• _RECORDS FOR THIS TASK_:
================================
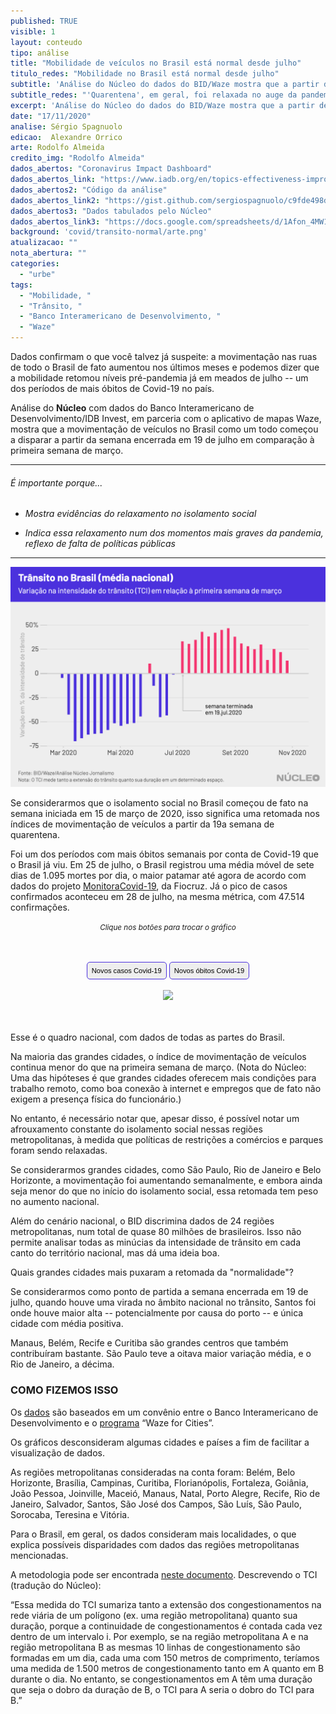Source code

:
 ```yaml
---
published: TRUE
visible: 1
layout: conteudo
tipo: análise
title: "Mobilidade de veículos no Brasil está normal desde julho"
titulo_redes: "Mobilidade no Brasil está normal desde julho"
subtitle: 'Análise do Núcleo do dados do BID/Waze mostra que a partir de julho movimentação de veículos voltou a ser maior do que no começo de março.'
subtitle_redes: "'Quarentena', em geral, foi relaxada no auge da pandemia, segundo dados do Waze"
excerpt: 'Análise do Núcleo do dados do BID/Waze mostra que a partir de julho movimentação de veículos voltou a ser maior do que no começo de março.'
date: "17/11/2020"
analise: Sérgio Spagnuolo
edicao:  Alexandre Orrico
arte: Rodolfo Almeida
credito_img: "Rodolfo Almeida"
dados_abertos: "Coronavirus Impact Dashboard"
dados_abertos_link: "https://www.iadb.org/en/topics-effectiveness-improving-lives/coronavirus-impact-dashboard"
dados_abertos2: "Código da análise"
dados_abertos_link2: "https://gist.github.com/sergiospagnuolo/c9fde498d827905f9ad91a5fef0bf4b3"
dados_abertos3: "Dados tabulados pelo Núcleo"
dados_abertos_link3: "https://docs.google.com/spreadsheets/d/1Afon_4MW1xg9ploShrszEHMkNc2OMz6_RMF-M2z_MYM/edit?usp=sharing"
background: 'covid/transito-normal/arte.png'
atualizacao: ""
nota_abertura: ""
categories:
  - "urbe"
tags:
  - "Mobilidade, "
  - "Trânsito, "
  - "Banco Interamericano de Desenvolvimento, "
  - "Waze"
---
```


Dados confirmam o que você talvez já suspeite: a movimentação nas ruas de todo o Brasil de fato aumentou nos últimos meses e podemos dizer que a mobilidade retomou níveis pré-pandemia já em meados de julho -- um dos períodos de mais óbitos de Covid-19 no país.

Análise do **Núcleo** com dados do Banco Interamericano de Desenvolvimento/IDB Invest, em parceria com o aplicativo de mapas Waze, mostra que a movimentação de veículos no Brasil como um todo começou a disparar a partir da semana encerrada em 19 de julho em comparação à primeira semana de março.

---

###### É importante porque...

- *Mostra evidências do relaxamento no isolamento social*

- *Indica essa relaxamento num dos momentos mais graves da pandemia, reflexo de falta de políticas públicas*

---

![gráfico sobre média geral brasileira](../img/covid/transito-normal/brasil.png)

Se considerarmos que o isolamento social no Brasil começou de fato na semana iniciada em 15 de março de 2020, isso significa uma retomada nos índices de movimentação de veículos a partir da 19a semana de quarentena.

Foi um dos períodos com mais óbitos semanais por conta de Covid-19 que o Brasil já viu. Em 25 de julho, o Brasil registrou uma média móvel de sete dias de 1.095 mortes por dia, o maior patamar até agora de acordo com dados do projeto [MonitoraCovid-19](https://bigdata-covid19.icict.fiocruz.br/), da Fiocruz. Já o pico de casos confirmados aconteceu em 28 de julho, na mesma métrica, com 47.514 confirmações.  

<p style="text-align:center"><i class="far fa-hand-pointer"></i> <small><em>Clique nos botões para trocar o gráfico</em></small></p>
<div id="content">
<div id="thumb_img" class="cf">
  <button class="active botao" onclick="changeimg('{{ site.baseurl }}/img/covid/transito-normal/casos.png',this);">Novos casos Covid-19
  </button>
  <button class="botao" onclick="changeimg('{{ site.baseurl }}/img/covid/transito-normal/obitos.png',this);">Novos óbitos Covid-19
</button>
</div>
<br>
  <div id="featured_img">
    <img id="img" src="{{ site.baseurl }}/img/covid/transito-normal/casos.png">
  </div>
</div>

Esse é o quadro nacional, com dados de todas as partes do Brasil.

Na maioria das grandes cidades, o índice de movimentação de veículos continua menor do que na primeira semana de março. (Nota do Núcleo: Uma das hipóteses é que grandes cidades oferecem mais condições para trabalho remoto, como boa conexão à internet e empregos que de fato não exigem a presença física do funcionário.)

No entanto, é necessário notar que, apesar disso, é possível notar um afrouxamento constante do isolamento social nessas regiões metropolitanas, à medida que políticas de restrições a comércios e parques foram sendo relaxadas.

Se considerarmos grandes cidades, como São Paulo, Rio de Janeiro e Belo Horizonte, a movimentação foi aumentando semanalmente, e embora ainda seja menor do que no início do isolamento social, essa retomada tem peso no aumento nacional.

Além do cenário nacional, o BID discrimina dados de 24 regiões metropolitanas, num total de quase 80 milhões de brasileiros. Isso não permite analisar todas as minúcias da intensidade de trânsito em cada canto do território nacional, mas dá uma ideia boa.

Quais grandes cidades mais puxaram a retomada da "normalidade"?

Se considerarmos como ponto de partida a semana encerrada em 19 de julho, quando houve uma virada no âmbito nacional no trânsito, Santos foi onde houve maior alta -- potencialmente por causa do porto -- e única cidade com média positiva.

Manaus, Belém, Recife e Curitiba são grandes centros que também contribuíram bastante. São Paulo teve a oitava maior variação média, e o Rio de Janeiro, a décima.

<div class="flourish-embed flourish-chart" data-src="visualisation/4378486"><script src="https://public.flourish.studio/resources/embed.js"></script></div>

### COMO FIZEMOS ISSO

Os [dados](https://www.iadb.org/en/topics-effectiveness-improving-lives/coronavirus-impact-dashboard) são baseados em um convênio entre o Banco Interamericano de Desenvolvimento e o [programa](https://www.waze.com/en/ccp) “Waze for Cities”.

Os gráficos desconsideram algumas cidades e países a fim de facilitar a visualização de dados.

As regiões metropolitanas consideradas na conta foram: Belém, Belo Horizonte, Brasília, Campinas, Curitiba, Florianópolis, Fortaleza, Goiânia, João Pessoa, Joinville, Maceió, Manaus, Natal, Porto Alegre, Recife, Rio de Janeiro, Salvador, Santos, São José dos Campos, São Luís, São Paulo, Sorocaba, Teresina e Vitória.

Para o Brasil, em geral, os dados consideram mais localidades, o que explica possíveis disparidades com dados das regiões metropolitanas mencionadas.

A metodologia pode ser encontrada [neste documento](http://idbdocs.iadb.org/wsdocs/getdocument.aspx?docnum=EZSHARE-1350314980-529). Descrevendo o TCI (tradução do Núcleo):

“Essa medida do TCI sumariza tanto a extensão dos congestionamentos na rede viária de um polígono (ex. uma região metropolitana) quanto sua duração, porque a continuidade de congestionamentos é contada cada vez dentro de um intervalo i. Por exemplo, se na região metropolitana A e na região metropolitana B as mesmas 10 linhas de congestionamento são formadas em um dia, cada uma com 150 metros de comprimento, teríamos uma medida de 1.500 metros de congestionamento tanto em A quanto em B durante o dia. No entanto, se congestionamentos em A têm uma duração que seja o dobro da duração de B, o TCI para A seria o dobro do TCI para B.”



<style>
.botao {
  border-radius: 5px;
  background-color: #eeeeee;
  padding: 5px 7px;
  font-size: 0.8em;
  line-height: 1.5em;
  border: 1px solid #4b31dd
}

.botao:hover {
  background-color: #4b31dd;
  color: #fff;
}

.cf:before, .cf:after {
	 content: "";
	 display: table;
}
 .cf:after {
	 clear: both;
}
 .cf {
	 zoom: 1;
}
 #content {
	 max-width: 650px;
	 margin: 3rem auto;
	 text-align: center;
}
 #featured_img img, #thumb_img img {
	 max-width: 600px;
}
 #thumb_img {
	 margin-top: 2%;
}
 #thumb_img img {
	 float: left;
	 max-width: 32%;
	 width: 32%;
	 cursor: pointer;
	 margin-right: 2%;
	 border: 2px solid #eee;
	 box-sizing: border-box;
}
 #thumb_img img.active {
	 border: 2px solid #cac6b8;
}
 #thumb_img img:last-child {
	 margin-right: 0;
}

</style>

<script>
function changeimg(url,e) {
  document.getElementById("img").src = url;
  let nodes = document.getElementById("thumb_img");
  let img_child = nodes.children;
  for (i = 0; i < img_child.length; i++) {
    img_child[i].classList.remove('active')
  }
  e.classList.add('active');

}
</script>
================================
• _ACTIVITY_:
In the listing above, the lines from the one containing "###### É importante porque..." through the one containing "média geral brasileira](../img/covid/transito-normal/brasil.png)" must be set down exactly, with no other lines.

• _EXPECTED OUTPUT_:
###### É importante porque...

- *Mostra evidências do relaxamento no isolamento social*

- *Indica essa relaxamento num dos momentos mais graves da pandemia, reflexo de falta de políticas públicas*

---

![gráfico sobre média geral brasileira](../img/covid/transito-normal/brasil.png)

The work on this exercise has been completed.